REQUIRED TASK: Set out the data from the line containing "mask_h, instance_id, label." through the end as a JSON list of strings, one string per line, leaving out blank lines.
>> Begin SOURCE MATERIAL
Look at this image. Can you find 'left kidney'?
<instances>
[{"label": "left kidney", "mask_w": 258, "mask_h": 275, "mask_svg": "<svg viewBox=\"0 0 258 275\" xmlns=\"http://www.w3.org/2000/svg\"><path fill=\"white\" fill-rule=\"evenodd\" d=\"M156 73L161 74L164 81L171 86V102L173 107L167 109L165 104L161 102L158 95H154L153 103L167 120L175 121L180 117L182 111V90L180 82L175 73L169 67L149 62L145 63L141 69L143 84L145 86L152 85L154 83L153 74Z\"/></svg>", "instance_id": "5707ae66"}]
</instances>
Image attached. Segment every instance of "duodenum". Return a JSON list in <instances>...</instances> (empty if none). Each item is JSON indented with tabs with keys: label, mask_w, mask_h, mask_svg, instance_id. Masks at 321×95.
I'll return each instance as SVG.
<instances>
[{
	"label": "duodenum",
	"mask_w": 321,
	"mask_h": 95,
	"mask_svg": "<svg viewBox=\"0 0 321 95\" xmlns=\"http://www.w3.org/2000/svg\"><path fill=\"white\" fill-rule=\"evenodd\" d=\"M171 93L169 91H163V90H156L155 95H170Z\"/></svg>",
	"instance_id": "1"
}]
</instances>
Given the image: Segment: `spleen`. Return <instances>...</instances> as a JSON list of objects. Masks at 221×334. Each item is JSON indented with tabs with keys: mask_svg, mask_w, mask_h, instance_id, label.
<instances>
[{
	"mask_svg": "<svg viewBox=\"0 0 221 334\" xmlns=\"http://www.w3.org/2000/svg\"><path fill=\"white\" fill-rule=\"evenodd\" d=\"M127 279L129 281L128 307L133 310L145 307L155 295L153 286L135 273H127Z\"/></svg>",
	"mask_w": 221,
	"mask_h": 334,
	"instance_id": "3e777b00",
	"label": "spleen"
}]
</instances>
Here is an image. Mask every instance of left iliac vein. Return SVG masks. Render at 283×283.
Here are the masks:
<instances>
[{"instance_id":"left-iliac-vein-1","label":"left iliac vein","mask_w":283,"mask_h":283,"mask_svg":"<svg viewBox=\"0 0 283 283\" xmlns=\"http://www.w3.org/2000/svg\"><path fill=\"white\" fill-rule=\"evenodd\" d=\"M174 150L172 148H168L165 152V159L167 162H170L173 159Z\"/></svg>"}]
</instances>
>> End SOURCE MATERIAL
EXERCISE RESULT:
[
  "Given the image: Segment: `spleen`. Return <instances>...</instances> as a JSON list of objects. Masks at 221×334. Each item is JSON indented with tabs with keys: mask_svg, mask_w, mask_h, instance_id, label.",
  "<instances>",
  "[{",
  "\t\"mask_svg\": \"<svg viewBox=\\\"0 0 221 334\\\" xmlns=\\\"http://www.w3.org/2000/svg\\\"><path fill=\\\"white\\\" fill-rule=\\\"evenodd\\\" d=\\\"M127 279L129 281L128 307L133 310L145 307L155 295L153 286L135 273H127Z\\\"/></svg>\",",
  "\t\"mask_w\": 221,",
  "\t\"mask_h\": 334,",
  "\t\"instance_id\": \"3e777b00\",",
  "\t\"label\": \"spleen\"",
  "}]",
  "</instances>",
  "Here is an image. Mask every instance of left iliac vein. Return SVG masks. Render at 283×283.",
  "Here are the masks:",
  "<instances>",
  "[{\"instance_id\":\"left-iliac-vein-1\",\"label\":\"left iliac vein\",\"mask_w\":283,\"mask_h\":283,\"mask_svg\":\"<svg viewBox=\\\"0 0 283 283\\\" xmlns=\\\"http://www.w3.org/2000/svg\\\"><path fill=\\\"white\\\" fill-rule=\\\"evenodd\\\" d=\\\"M174 150L172 148H168L165 152V159L167 162H170L173 159Z\\\"/></svg>\"}]",
  "</instances>"
]